Perlahan, keris itu bergetar halus. Kabut di depan mereka terbelah tipis, memunculkan jejak kaki samar bercahaya kemerahan. Bukan api, bukan arang, lebih seperti bayangan panas yang tertinggal sebentar lalu memudar.

Pak Parman menahan napas, waspada,
“Itu dia… jejaknya belum lama. Kita ikuti, jangan sampai hilang.”

Mereka bergerak cepat, mengikuti jejak itu. Namun semakin jauh mereka berjalan, hawa di sekitar berubah aneh-seperti panas yang menekan udara, padahal malam baru saja jatuh.

Tiba-tiba, jejak itu berhenti mendadak di balik batu besar. Tak ada bekas perlawanan, tak ada tanda ke mana Aini pergi.

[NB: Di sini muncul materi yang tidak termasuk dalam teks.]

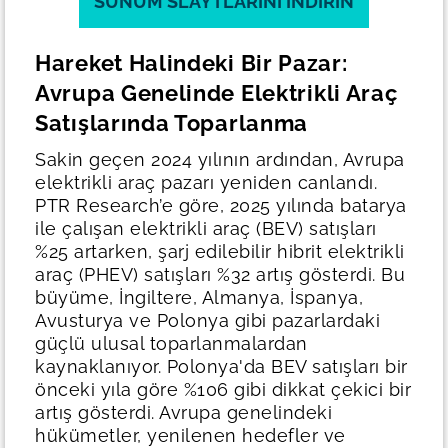
SUNUM SLAYTLARINI İNDIRIN
Hareket Halindeki Bir Pazar:
Avrupa Genelinde Elektrikli Araç
Satışlarında Toparlanma
Sakin geçen 2024 yılının ardından, Avrupa
elektrikli araç pazarı yeniden canlandı.
PTR Research’e göre, 2025 yılında batarya
ile çalışan elektrikli araç (BEV) satışları
%25 artarken, şarj edilebilir hibrit elektrikli
araç (PHEV) satışları %32 artış gösterdi.
Bu
büyüme, İngiltere, Almanya, İspanya,
Avusturya ve Polonya gibi pazarlardaki
güçlü ulusal toparlanmalardan
kaynaklanıyor. Polonya'da BEV satışları bir
önceki yıla göre %106 gibi dikkat çekici bir
artış gösterdi.
Avrupa genelindeki
hükümetler, yenilenen hedefler ve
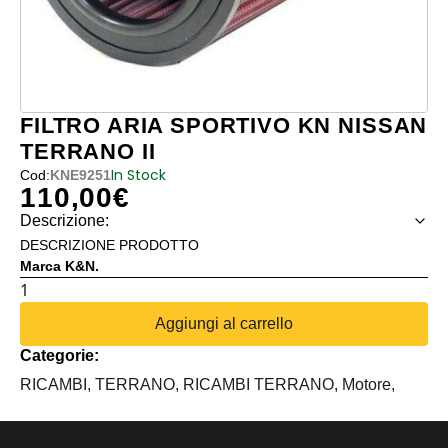
FILTRO ARIA SPORTIVO KN NISSAN
TERRANO II
In Stock
Cod:
KNE9251
110,00
€
Descrizione:
DESCRIZIONE PRODOTTO
Marca K&N.
FILTRO
ARIA
Aggiungi al carrello
SPORTIVO
Categorie:
KN
NISSAN
RICAMBI,
TERRANO,
RICAMBI TERRANO,
Motore,
TERRANO
II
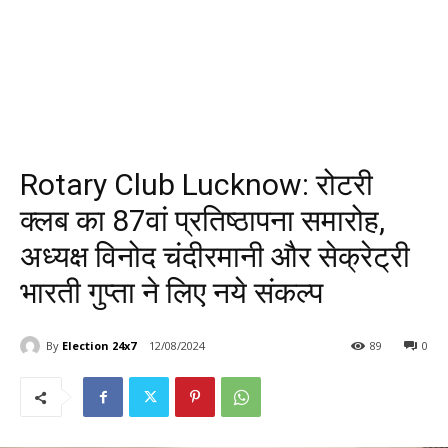
Rotary Club Lucknow: रोटरी
क्लब का 87वां प्रतिष्ठापना समारोह,
अध्यक्ष विनोद चंदीरमानी और सेक्रेट्री
भारती गुप्ता ने लिए नये संकल्प
By
Election 24x7
12/08/2024
89
0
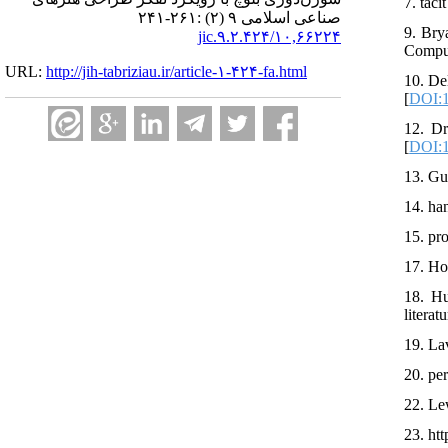
7. tac
صناعی اسلامی ۹ (۲) :۲۶۱-۲۴۱
9. Bry
۱۰,۶۶۲۲۴/jic.۹.۲.۴۲۴
Comput
URL:
http://jih-tabriziau.ir/article-۱-۴۲۴-fa.html
10. De
[
DOI:1
12. Dr
[
DOI:1
13. Guo
14. han
15. pr
17. Ho
18. Hu
litera
19. Lav
20. pe
22. Le
23. ht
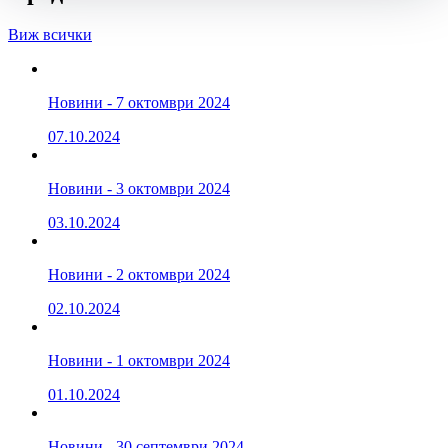
Виж всички
Новини - 7 октомври 2024
07.10.2024
Новини - 3 октомври 2024
03.10.2024
Новини - 2 октомври 2024
02.10.2024
Новини - 1 октомври 2024
01.10.2024
Новини - 30 септември 2024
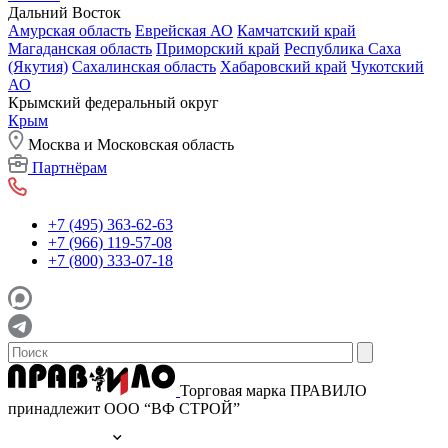
Дальний Восток
Амурская область
Еврейская АО
Камчатский край
Магаданская область
Приморский край
Республика Саха
(Якутия)
Сахалинская область
Хабаровский край
Чукотский
АО
Крымский федеральный округ
Крым
Москва и Московская область
Партнёрам
+7 (495) 363-62-63
+7 (966) 119-57-08
+7 (800) 333-07-18
Торговая марка ПРАВИЛО
принадлежит ООО “ВФ СТРОЙ”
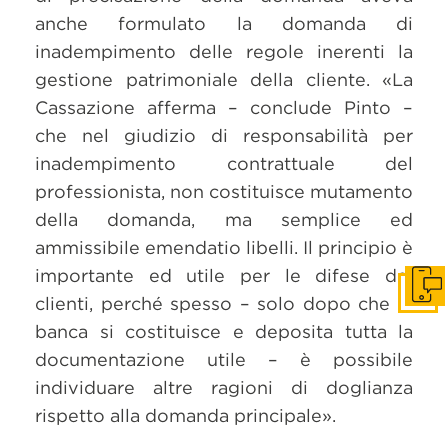
anche formulato la domanda di
inadempimento delle regole inerenti la
gestione patrimoniale della cliente. «La
Cassazione afferma – conclude Pinto –
che nel giudizio di responsabilità per
inadempimento contrattuale del
professionista, non costituisce mutamento
della domanda, ma semplice ed
ammissibile emendatio libelli. Il principio è
importante ed utile per le difese dei
Get i
clienti, perché spesso – solo dopo che la
banca si costituisce e deposita tutta la
documentazione utile – è possibile
individuare altre ragioni di doglianza
rispetto alla domanda principale».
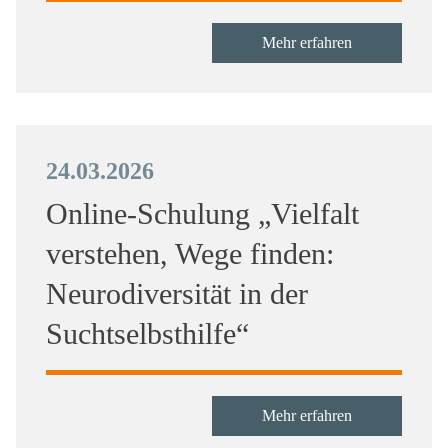
Mehr erfahren
24.03.2026
Online-Schulung „Vielfalt
verstehen, Wege finden:
Neurodiversität in der
Suchtselbsthilfe“
Mehr erfahren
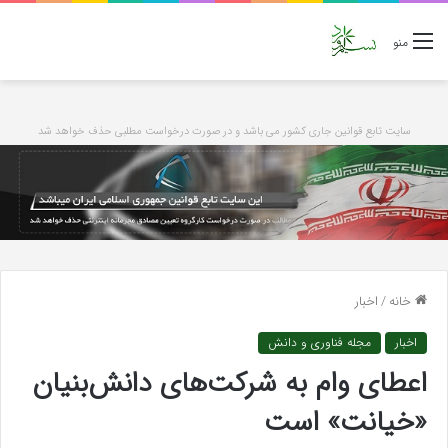
منو
سایت تابع قوانین جاری کشور می باشد و در صورت درخواست مطلبی حذف خواهد شد
خانه
/
اخبار
اخبار
مجله فناوری و دانش
اعطای وام به شرکت‌های دانش‌بنیان
«خیانت» است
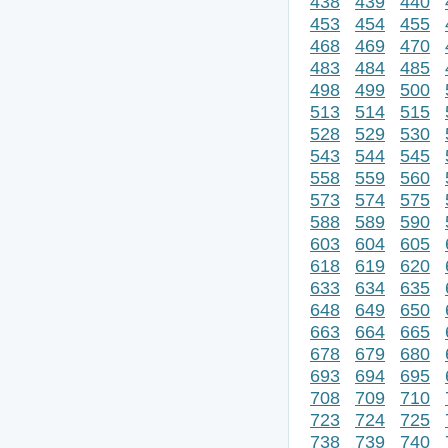
438
439
440
453
454
455
468
469
470
483
484
485
498
499
500
513
514
515
528
529
530
543
544
545
558
559
560
573
574
575
588
589
590
603
604
605
618
619
620
633
634
635
648
649
650
663
664
665
678
679
680
693
694
695
708
709
710
723
724
725
738
739
740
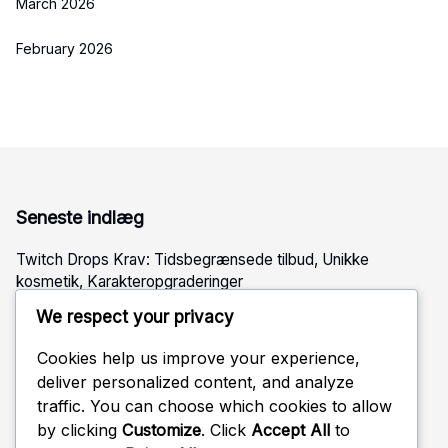
March 2026
February 2026
Seneste indlæg
Twitch Drops Krav: Tidsbegrænsede tilbud, Unikke
kosmetik, Karakteropgraderinger
Twitch Drops Krav: Live stream begivenheder, Unikke
We respect your privacy
skins, In-game genstande
Cookies help us improve your experience,
Twitch Drops Krav: Speciale streams, Operatør skins,
deliver personalized content, and analyze
Eksklusive genstande
traffic. You can choose which cookies to allow
Battle Pass Belønninger: Karaktertilpasning, Eksklusive
by clicking
Customize
. Click
Accept All
to
charms, Niveau belønninger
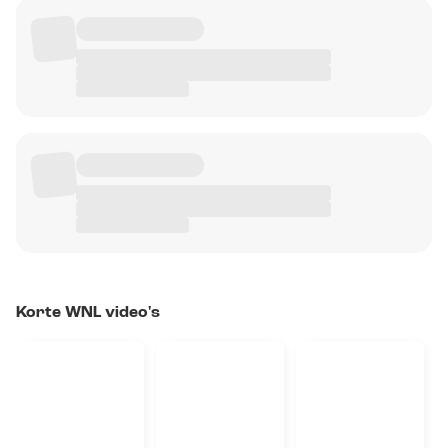
Korte WNL video's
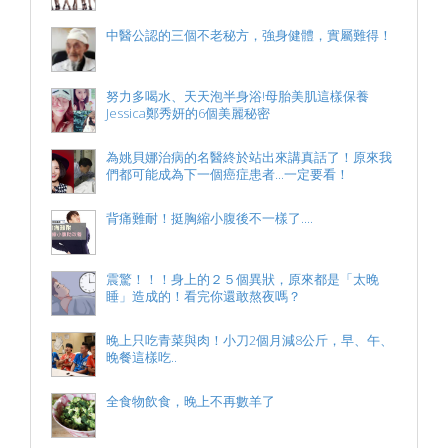
中醫公認的三個不老秘方，強身健體，實屬難得！
努力多喝水、天天泡半身浴!母胎美肌這樣保養
Jessica鄭秀妍的6個美麗秘密
為姚貝娜治病的名醫終於站出​​來講真話了！原來我
們都可能成為下一個癌症患者...一定要看！
背痛難耐！挺胸縮小腹後不一樣了....
震驚！！！身上的２５個異狀，原來都是「太晚
睡」造成的！看完你還敢熬夜嗎？
晚上只吃青菜與肉！小刀2個月減8公斤，早、午、
晚餐這樣吃..
全食物飲食，晚上不再數羊了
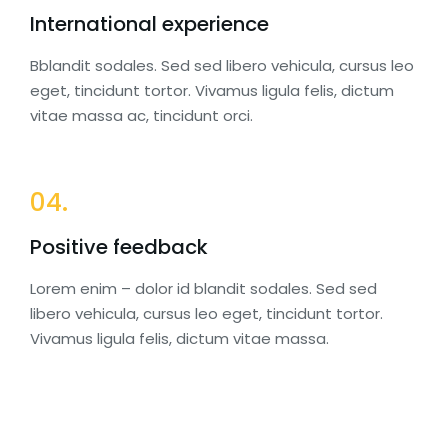
International experience
Bblandit sodales. Sed sed libero vehicula, cursus leo
eget, tincidunt tortor. Vivamus ligula felis, dictum
vitae massa ac, tincidunt orci.
04.
Positive feedback
Lorem enim – dolor id blandit sodales. Sed sed
libero vehicula, cursus leo eget, tincidunt tortor.
Vivamus ligula felis, dictum vitae massa.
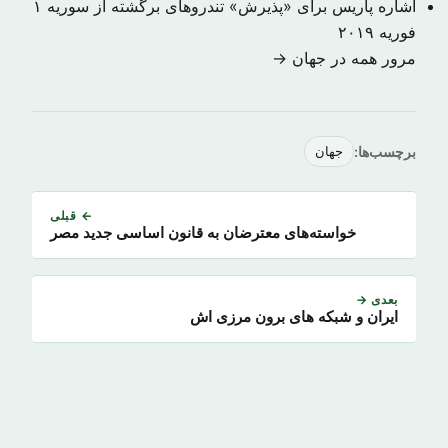
اشاره پاریس برای «پذیرش» تندروهای برگشته از سوریه
۱
فوریه ۲۰۱۹
مرور همه در جهان →
برچسب‌ها:
جهان
← قبلی
خواسته‌های معترضان به قانون اساسی جدید مصر
بعدی →
ایران و شبکه های برون مرزی اش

Sunyi. Seolah ia hilang begitu saja.

Pak Parman berlutut, meraba tanah yang masih hangat.
“Dia tidak jatuh. Seperti ditarik… atau memang masuk ke sesuatu yang tersembunyi.”

Ki Prayitno berdiri, memandang sekitar dengan wajah keruh.
“Kalau ini benar seperti yang dikisahkan orang tua dulu… tiga titik itu bukan sekadar tempat angker. Tapi jalur. Dan kalau satu terbuka, dua lainnya ikut terganggu.”

Romo Seto membuka peta kecil yang mulai lusuh, menunjuk dua titik yang lain.
“Wonosadi di barat, patahan batu di selatan. Kalau salah satu tempat itu ikut aktif, kita bisa kehilangan Aini selamanya.”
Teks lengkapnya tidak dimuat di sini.